A few days ago, just for fun, I checked this blog's page load speed on Google Page Speed Insights. I was intrigued by a new metric called Agentic Browsing (AI-agent-based browsing). This metric measures how user-friendly a website is for an AI agent to read and navigate. It can even autonomously click, fill out forms, and make purchases on behalf of the user. But Agentic Browsing is still under development and subject to change. In the past, search engines like Google, Bing, or Yandex only presented search results. It took time to open dozens or even hundreds of websites one by one to find the most relevant answers. A hassle, right? In the era of AI-powered personal assistants, AI agents summarize information and directly answer user's questions. They can do this because AI models are trained on vast amounts of data collected from across the web. I prefer to call it secretly scraping/collecting data without the copyright holder's permission.
This raises the question: Are AI developers violating copyright? Just out of curiosity, I searched the internet using the keywords: Are many publishers, media companies, and content creators filing lawsuits against AI developers? The results were surprising. It turns out that many media companies, book publishers, musicians, and authors have filed lawsuits. So, what do you think about this case? AI reads your work online (images, writing, designs, research, ideas, etc.), extracts the key points, and delivers it directly to paid subscription users on the AI chat page. Your work is used to power the AI. Users no longer need to visit your website, no traffics, no organic visitors, nothing.
I think the legal, ethical, and moral debates surrounding this issue will be a long and winding road. Those who support AI training, especially AI companies, argue that it falls under the concept of fair use. AI developers argue that the way AI learns is similar to how the human brain works. AI doesn't copy; it learns. The analogy is: if you read and study 100 marketing books at the library, and then write a new article about successful marketing techniques based on the insights gained from those 100 books, are you violating the author's copyright? Of course not. AI developers claim their systems do the same thing. They call it transformative work.
AI developers also argue that restrictions on AI training hinder innovation and its benefits for humanity. For example, AI can help doctors decide more quickly and accurately on necessary procedures.
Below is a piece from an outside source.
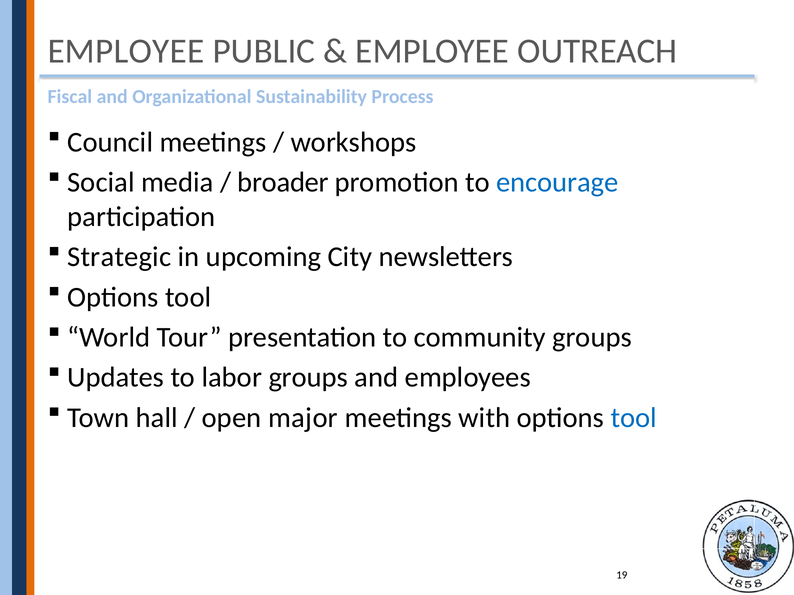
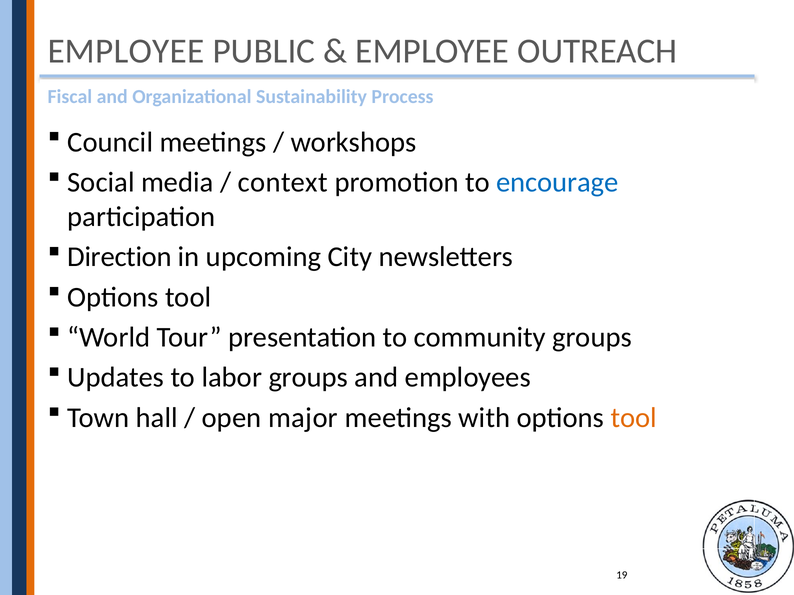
broader: broader -> context
Strategic: Strategic -> Direction
tool at (634, 418) colour: blue -> orange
AI excels at analyzing medical images, such as X-rays, MRIs, and CT scans — faster and more accurate than the human eye. This reduces the rate of misdiagnosis.
Someone might ask what is my opinion on this matter? Legally, morally, and ethically, it is a violation. Even if AI doesn't copy completely, it steals ideas, patterns, and concepts — this is a serious ethical violation. Regarding fair use, I wouldn't want my work to be used to power a giant, multi-billion-dollar AI company. Everyone produces work by sacrificing time, effort, thought, money, or even love. Imagine all of that being harvested by a corporation to build paid products, such as premium subscriptions, business APIs, or to boost the company's stock valuation to billions of dollars. That is no longer fair use, but rather the unilateral exploitation of creative work. It would be "fair use" if AI were completely free for everyone to use.
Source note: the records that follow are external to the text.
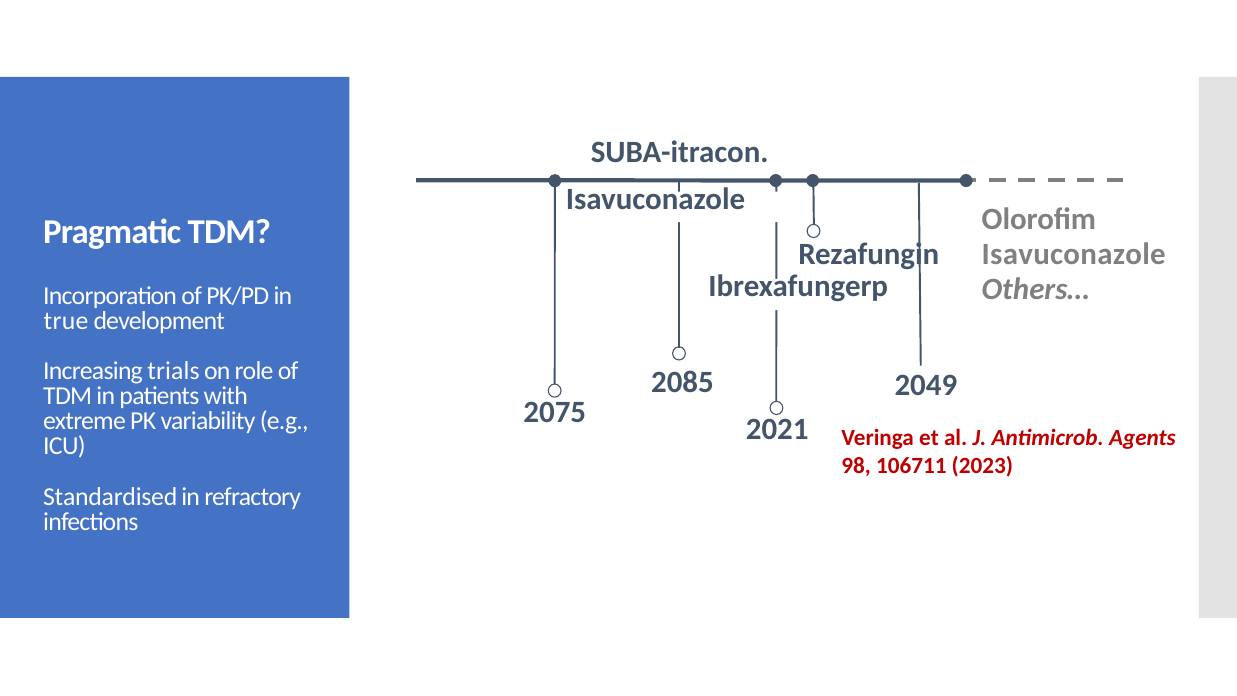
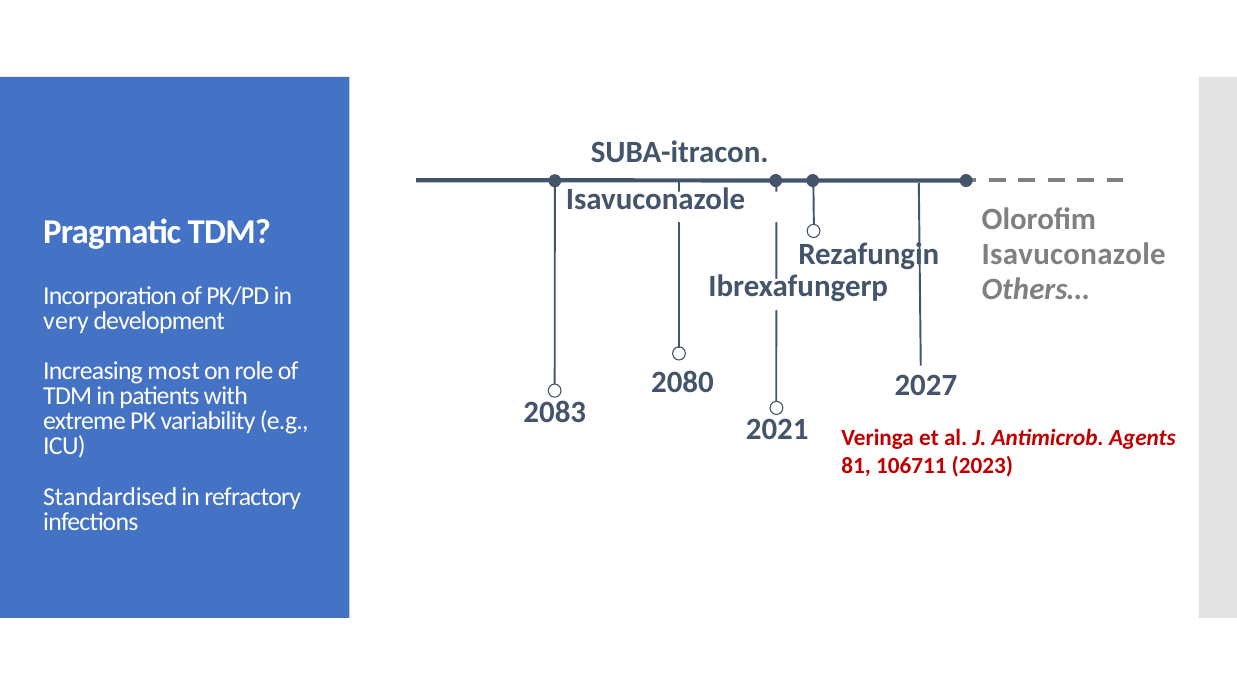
true: true -> very
trials: trials -> most
2085: 2085 -> 2080
2049: 2049 -> 2027
2075: 2075 -> 2083
98: 98 -> 81
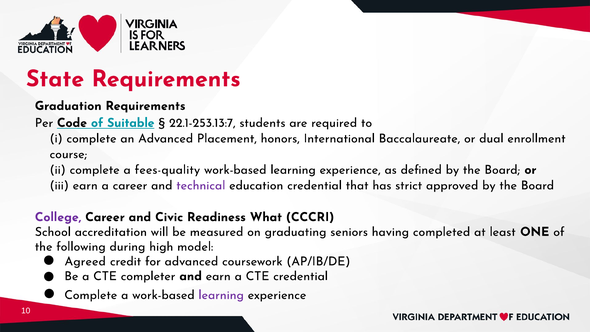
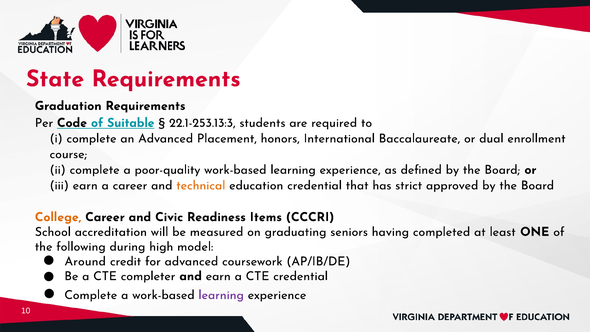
22.1-253.13:7: 22.1-253.13:7 -> 22.1-253.13:3
fees-quality: fees-quality -> poor-quality
technical colour: purple -> orange
College colour: purple -> orange
What: What -> Items
Agreed: Agreed -> Around
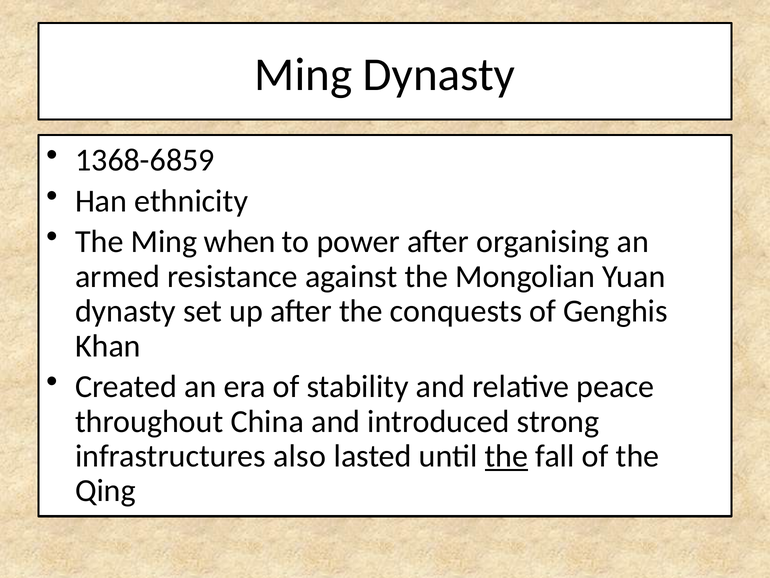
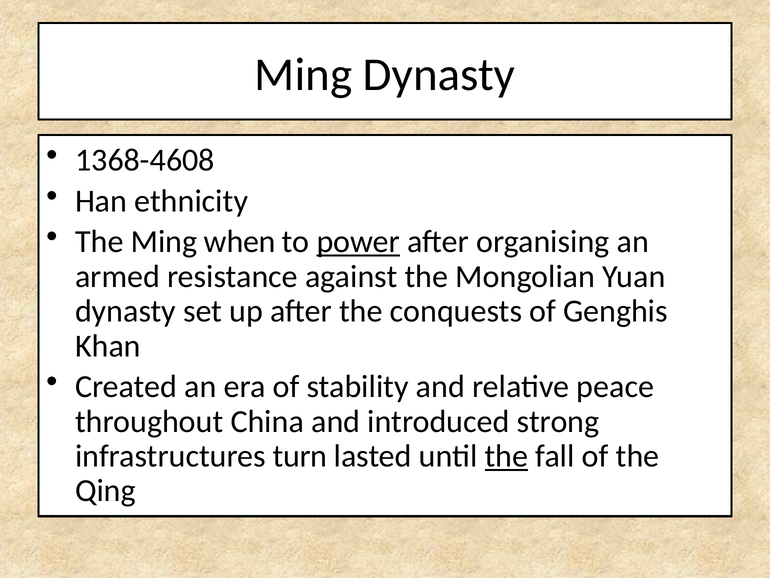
1368-6859: 1368-6859 -> 1368-4608
power underline: none -> present
also: also -> turn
Returning to Agentic Browsing, it seems the debate surrounding AI copyright is driving pressure for websites to have greater control over how AI systems access and use their content. You can decide whether to adapt to Agentic Browsing metrics or close the doors of your digital home to AI bots. You can block AI bots in your robots.txt file (search online for instructions). This step reinforces the principle: Your work is free for fellow humans who want to learn, but tightly closed to billion-dollar corporate robots. Will AI bots comply with this prohibition? Hmm… I don't know. Perhaps the simplest and most effective prevention is to keep your work under your pillow and don't upload it to the internet.